- How to complete this task
Your response should reproduce every line of the entries that contains the word "FLASHONLY".
*** Opening of Material supplied ***
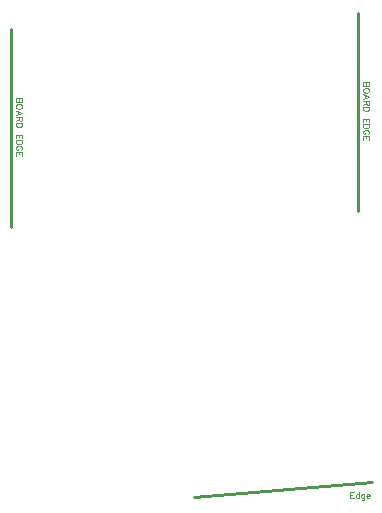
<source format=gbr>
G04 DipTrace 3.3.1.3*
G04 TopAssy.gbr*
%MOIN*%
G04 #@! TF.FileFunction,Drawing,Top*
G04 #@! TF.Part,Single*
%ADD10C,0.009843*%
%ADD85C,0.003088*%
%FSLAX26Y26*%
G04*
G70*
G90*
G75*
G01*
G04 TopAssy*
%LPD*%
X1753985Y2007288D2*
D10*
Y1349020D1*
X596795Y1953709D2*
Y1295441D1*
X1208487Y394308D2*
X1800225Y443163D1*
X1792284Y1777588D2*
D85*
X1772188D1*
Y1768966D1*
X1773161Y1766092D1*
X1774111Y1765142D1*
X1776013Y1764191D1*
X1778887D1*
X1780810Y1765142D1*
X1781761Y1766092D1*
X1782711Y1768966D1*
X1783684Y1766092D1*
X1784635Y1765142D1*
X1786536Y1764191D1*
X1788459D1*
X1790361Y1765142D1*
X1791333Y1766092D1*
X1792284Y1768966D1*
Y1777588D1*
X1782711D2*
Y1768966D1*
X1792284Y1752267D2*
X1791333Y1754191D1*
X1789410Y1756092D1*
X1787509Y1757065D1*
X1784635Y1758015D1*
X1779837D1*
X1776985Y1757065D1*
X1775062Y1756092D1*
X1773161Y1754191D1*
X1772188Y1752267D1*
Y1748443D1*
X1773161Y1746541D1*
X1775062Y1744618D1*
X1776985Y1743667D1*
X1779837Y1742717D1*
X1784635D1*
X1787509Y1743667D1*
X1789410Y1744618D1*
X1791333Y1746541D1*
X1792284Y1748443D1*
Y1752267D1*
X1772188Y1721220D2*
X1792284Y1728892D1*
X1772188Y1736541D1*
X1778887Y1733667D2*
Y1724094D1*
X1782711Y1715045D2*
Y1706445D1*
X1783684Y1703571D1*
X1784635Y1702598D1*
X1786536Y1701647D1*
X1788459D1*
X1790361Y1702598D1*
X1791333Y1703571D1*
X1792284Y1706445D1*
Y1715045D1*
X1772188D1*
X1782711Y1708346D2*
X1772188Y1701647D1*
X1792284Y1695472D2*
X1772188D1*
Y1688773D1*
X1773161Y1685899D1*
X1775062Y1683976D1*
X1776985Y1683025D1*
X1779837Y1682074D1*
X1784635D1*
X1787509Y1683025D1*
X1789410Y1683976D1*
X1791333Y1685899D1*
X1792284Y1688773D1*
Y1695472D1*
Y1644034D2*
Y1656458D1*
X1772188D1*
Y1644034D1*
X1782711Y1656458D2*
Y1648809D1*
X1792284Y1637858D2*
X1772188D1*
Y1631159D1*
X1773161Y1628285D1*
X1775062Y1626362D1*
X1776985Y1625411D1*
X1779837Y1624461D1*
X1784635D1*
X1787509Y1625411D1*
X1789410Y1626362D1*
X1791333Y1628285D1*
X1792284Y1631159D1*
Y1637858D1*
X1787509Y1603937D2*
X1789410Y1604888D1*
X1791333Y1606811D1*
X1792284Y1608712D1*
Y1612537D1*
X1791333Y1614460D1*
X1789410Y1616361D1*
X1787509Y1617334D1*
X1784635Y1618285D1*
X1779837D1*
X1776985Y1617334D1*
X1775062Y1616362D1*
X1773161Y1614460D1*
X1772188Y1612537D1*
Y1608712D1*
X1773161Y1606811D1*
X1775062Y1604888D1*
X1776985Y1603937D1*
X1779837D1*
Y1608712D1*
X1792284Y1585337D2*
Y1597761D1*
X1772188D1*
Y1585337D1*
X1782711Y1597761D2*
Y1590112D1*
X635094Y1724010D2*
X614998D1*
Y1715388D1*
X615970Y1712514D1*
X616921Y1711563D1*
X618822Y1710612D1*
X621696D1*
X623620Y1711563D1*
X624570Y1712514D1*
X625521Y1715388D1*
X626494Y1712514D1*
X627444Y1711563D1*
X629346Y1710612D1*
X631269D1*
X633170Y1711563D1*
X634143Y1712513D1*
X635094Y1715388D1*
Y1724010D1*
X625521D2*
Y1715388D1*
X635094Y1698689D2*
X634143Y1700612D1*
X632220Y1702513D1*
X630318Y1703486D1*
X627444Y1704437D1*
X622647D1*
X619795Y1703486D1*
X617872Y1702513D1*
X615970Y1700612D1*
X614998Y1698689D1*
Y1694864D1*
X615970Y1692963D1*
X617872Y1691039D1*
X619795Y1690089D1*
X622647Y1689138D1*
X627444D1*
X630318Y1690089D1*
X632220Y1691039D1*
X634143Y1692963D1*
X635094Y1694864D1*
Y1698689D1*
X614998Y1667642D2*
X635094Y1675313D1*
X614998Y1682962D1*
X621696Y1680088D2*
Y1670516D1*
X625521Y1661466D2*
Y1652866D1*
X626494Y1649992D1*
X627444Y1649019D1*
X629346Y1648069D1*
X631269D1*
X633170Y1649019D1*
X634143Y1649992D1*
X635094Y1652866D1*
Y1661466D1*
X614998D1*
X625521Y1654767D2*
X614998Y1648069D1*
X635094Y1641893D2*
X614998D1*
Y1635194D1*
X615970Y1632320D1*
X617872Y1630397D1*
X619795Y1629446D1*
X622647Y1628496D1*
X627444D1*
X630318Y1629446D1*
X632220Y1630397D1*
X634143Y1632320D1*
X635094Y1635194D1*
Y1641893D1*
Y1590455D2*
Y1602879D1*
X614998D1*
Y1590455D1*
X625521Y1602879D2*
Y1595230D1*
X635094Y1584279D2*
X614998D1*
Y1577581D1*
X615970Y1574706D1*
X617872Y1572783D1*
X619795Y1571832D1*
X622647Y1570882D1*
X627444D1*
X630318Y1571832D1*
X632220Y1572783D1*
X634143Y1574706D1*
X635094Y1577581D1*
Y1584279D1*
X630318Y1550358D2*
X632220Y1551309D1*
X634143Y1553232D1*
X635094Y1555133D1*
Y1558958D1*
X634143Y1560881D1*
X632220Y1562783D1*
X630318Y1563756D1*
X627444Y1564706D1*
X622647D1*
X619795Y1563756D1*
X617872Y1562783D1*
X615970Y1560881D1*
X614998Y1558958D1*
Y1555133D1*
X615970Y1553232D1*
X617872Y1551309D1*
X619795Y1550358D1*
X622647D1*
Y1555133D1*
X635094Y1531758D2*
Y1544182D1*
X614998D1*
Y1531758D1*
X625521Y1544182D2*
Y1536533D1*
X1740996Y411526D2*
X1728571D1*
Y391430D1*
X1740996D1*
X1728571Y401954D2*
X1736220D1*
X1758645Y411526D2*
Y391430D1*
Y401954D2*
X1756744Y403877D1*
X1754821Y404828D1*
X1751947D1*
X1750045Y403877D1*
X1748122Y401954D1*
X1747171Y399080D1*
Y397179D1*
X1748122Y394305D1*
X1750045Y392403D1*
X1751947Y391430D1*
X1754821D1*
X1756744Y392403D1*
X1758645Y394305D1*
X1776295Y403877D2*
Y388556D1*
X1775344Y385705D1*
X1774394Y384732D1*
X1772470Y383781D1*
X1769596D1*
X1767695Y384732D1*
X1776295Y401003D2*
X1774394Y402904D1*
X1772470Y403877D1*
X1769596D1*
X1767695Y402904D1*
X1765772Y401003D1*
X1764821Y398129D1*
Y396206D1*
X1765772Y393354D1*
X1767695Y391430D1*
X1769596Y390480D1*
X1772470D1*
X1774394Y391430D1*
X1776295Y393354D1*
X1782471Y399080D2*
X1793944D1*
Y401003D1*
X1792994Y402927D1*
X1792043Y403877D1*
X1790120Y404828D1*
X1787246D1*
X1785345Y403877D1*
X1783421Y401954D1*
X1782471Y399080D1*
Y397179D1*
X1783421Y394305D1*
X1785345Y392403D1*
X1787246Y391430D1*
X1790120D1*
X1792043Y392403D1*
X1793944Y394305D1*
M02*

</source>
*** Close of Material supplied ***
*** Opening of Material supplied ***
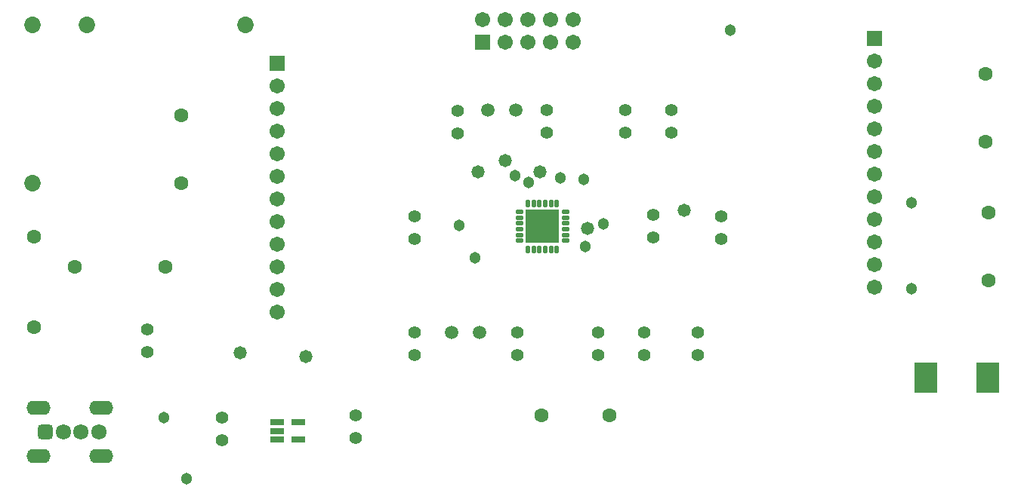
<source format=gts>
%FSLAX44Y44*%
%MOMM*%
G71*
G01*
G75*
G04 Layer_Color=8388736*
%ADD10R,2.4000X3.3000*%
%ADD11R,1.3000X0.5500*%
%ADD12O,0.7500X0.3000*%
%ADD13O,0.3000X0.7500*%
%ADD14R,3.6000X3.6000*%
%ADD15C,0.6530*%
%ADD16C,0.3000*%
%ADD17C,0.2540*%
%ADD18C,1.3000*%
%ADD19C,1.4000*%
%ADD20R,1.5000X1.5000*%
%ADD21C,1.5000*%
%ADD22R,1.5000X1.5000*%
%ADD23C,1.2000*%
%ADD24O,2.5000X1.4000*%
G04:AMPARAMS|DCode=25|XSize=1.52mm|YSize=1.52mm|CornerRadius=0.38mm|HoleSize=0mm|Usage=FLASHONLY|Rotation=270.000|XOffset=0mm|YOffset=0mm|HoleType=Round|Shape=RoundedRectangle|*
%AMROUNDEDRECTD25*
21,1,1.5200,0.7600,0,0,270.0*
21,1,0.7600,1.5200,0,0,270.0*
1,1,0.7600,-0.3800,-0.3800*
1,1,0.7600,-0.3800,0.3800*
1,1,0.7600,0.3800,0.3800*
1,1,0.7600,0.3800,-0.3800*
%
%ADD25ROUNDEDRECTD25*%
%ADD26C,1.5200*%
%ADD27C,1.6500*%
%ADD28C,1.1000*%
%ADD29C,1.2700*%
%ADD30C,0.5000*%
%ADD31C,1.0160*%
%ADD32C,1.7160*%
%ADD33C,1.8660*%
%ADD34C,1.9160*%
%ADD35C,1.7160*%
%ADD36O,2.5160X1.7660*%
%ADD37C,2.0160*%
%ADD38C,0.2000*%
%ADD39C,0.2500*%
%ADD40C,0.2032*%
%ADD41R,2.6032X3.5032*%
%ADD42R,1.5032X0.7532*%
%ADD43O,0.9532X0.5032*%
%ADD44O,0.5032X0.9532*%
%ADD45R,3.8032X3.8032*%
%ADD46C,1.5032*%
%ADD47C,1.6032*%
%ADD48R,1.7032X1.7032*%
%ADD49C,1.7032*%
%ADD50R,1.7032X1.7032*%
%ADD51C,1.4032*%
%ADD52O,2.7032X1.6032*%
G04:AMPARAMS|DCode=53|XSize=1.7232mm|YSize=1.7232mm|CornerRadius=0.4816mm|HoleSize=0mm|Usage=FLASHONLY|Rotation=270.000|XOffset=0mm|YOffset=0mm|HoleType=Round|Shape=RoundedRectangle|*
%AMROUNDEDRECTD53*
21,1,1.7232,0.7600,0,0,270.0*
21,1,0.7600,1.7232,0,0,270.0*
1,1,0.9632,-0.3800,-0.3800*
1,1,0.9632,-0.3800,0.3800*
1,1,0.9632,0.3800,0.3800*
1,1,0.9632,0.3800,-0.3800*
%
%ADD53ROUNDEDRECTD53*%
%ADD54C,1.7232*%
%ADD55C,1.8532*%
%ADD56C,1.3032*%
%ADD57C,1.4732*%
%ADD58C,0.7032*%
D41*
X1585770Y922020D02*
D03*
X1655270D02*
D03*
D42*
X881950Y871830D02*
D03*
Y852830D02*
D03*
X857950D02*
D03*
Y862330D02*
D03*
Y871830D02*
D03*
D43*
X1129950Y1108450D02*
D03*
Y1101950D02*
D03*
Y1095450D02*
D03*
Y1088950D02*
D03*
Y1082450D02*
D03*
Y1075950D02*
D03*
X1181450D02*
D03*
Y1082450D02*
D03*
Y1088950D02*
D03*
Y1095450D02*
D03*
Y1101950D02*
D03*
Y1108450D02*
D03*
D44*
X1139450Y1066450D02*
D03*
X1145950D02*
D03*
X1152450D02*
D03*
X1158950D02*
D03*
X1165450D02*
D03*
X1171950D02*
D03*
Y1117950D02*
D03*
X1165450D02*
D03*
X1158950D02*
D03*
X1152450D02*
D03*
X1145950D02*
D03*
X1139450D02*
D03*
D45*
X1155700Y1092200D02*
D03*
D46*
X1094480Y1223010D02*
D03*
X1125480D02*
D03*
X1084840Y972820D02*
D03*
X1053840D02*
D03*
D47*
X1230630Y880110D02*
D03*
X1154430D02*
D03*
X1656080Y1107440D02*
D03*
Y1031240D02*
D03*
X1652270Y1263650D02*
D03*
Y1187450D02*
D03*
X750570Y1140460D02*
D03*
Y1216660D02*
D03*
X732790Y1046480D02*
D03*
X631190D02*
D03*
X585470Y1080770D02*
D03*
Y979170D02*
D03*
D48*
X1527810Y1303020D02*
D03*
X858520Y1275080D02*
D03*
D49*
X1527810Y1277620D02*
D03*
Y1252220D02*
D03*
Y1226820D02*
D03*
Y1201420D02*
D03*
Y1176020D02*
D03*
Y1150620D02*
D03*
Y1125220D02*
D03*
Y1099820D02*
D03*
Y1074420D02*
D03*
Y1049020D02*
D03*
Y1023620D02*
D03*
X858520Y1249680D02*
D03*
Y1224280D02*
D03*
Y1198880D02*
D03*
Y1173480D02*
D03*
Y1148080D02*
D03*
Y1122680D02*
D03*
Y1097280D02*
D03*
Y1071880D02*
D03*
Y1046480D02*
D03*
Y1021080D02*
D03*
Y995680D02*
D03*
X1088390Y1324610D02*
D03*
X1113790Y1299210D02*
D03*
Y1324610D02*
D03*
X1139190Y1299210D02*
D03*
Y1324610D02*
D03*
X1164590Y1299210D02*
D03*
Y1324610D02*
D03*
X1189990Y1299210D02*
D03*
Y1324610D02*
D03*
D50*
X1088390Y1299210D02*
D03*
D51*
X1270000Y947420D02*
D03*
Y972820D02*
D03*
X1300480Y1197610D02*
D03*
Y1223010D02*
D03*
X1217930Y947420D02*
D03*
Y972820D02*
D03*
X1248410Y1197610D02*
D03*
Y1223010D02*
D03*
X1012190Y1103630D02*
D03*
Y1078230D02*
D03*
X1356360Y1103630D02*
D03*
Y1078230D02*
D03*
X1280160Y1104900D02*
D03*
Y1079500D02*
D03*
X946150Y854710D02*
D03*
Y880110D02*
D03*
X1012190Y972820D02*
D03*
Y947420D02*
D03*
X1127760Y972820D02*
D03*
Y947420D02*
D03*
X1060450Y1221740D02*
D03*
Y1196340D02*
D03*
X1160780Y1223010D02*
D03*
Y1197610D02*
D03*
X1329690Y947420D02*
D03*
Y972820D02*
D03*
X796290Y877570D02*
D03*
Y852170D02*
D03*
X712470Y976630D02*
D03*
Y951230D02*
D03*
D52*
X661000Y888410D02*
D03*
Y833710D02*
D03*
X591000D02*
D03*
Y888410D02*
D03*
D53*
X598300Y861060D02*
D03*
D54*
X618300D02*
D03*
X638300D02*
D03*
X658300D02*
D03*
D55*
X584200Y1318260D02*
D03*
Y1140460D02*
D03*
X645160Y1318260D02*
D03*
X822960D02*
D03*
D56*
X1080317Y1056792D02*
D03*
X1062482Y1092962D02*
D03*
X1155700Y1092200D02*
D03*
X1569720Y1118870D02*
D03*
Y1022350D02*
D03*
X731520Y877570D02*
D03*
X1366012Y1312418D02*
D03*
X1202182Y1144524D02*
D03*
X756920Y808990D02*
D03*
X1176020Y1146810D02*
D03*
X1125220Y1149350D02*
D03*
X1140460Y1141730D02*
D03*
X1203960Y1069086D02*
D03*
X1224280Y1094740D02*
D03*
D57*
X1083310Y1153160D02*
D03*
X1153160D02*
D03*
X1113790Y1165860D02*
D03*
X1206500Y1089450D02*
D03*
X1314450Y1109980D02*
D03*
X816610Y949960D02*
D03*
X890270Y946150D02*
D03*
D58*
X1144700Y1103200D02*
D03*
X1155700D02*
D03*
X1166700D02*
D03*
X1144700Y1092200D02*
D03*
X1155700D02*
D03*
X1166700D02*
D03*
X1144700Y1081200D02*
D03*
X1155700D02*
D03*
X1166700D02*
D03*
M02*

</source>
*** Close of Material supplied ***
- Task output
G04:AMPARAMS|DCode=25|XSize=1.52mm|YSize=1.52mm|CornerRadius=0.38mm|HoleSize=0mm|Usage=FLASHONLY|Rotation=270.000|XOffset=0mm|YOffset=0mm|HoleType=Round|Shape=RoundedRectangle|*
G04:AMPARAMS|DCode=53|XSize=1.7232mm|YSize=1.7232mm|CornerRadius=0.4816mm|HoleSize=0mm|Usage=FLASHONLY|Rotation=270.000|XOffset=0mm|YOffset=0mm|HoleType=Round|Shape=RoundedRectangle|*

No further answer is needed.